How to complete this task> Omit every picture while you reproduce the entries that follow word for word.

Records shown>
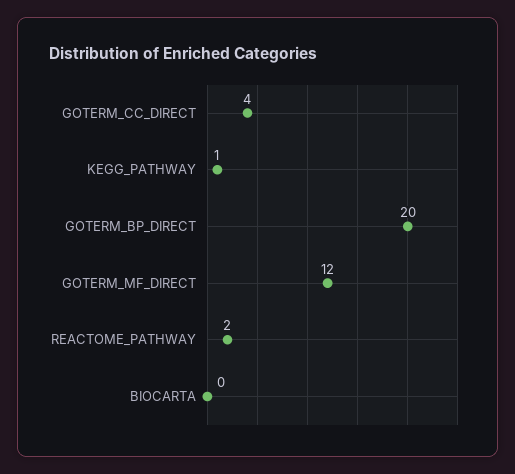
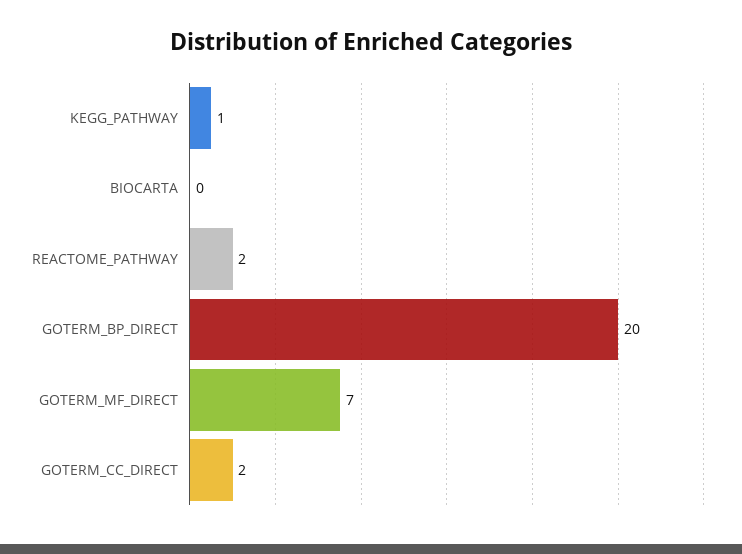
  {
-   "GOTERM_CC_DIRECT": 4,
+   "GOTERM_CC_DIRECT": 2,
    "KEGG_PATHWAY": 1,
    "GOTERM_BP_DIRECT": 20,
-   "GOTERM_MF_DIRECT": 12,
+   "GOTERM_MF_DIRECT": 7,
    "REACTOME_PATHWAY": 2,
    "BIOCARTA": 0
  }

Answer for this exercise>
  {
-   "GOTERM_CC_DIRECT": 4,
+   "GOTERM_CC_DIRECT": 2,
    "KEGG_PATHWAY": 1,
    "GOTERM_BP_DIRECT": 20,
-   "GOTERM_MF_DIRECT": 12,
+   "GOTERM_MF_DIRECT": 7,
    "REACTOME_PATHWAY": 2,
    "BIOCARTA": 0
  }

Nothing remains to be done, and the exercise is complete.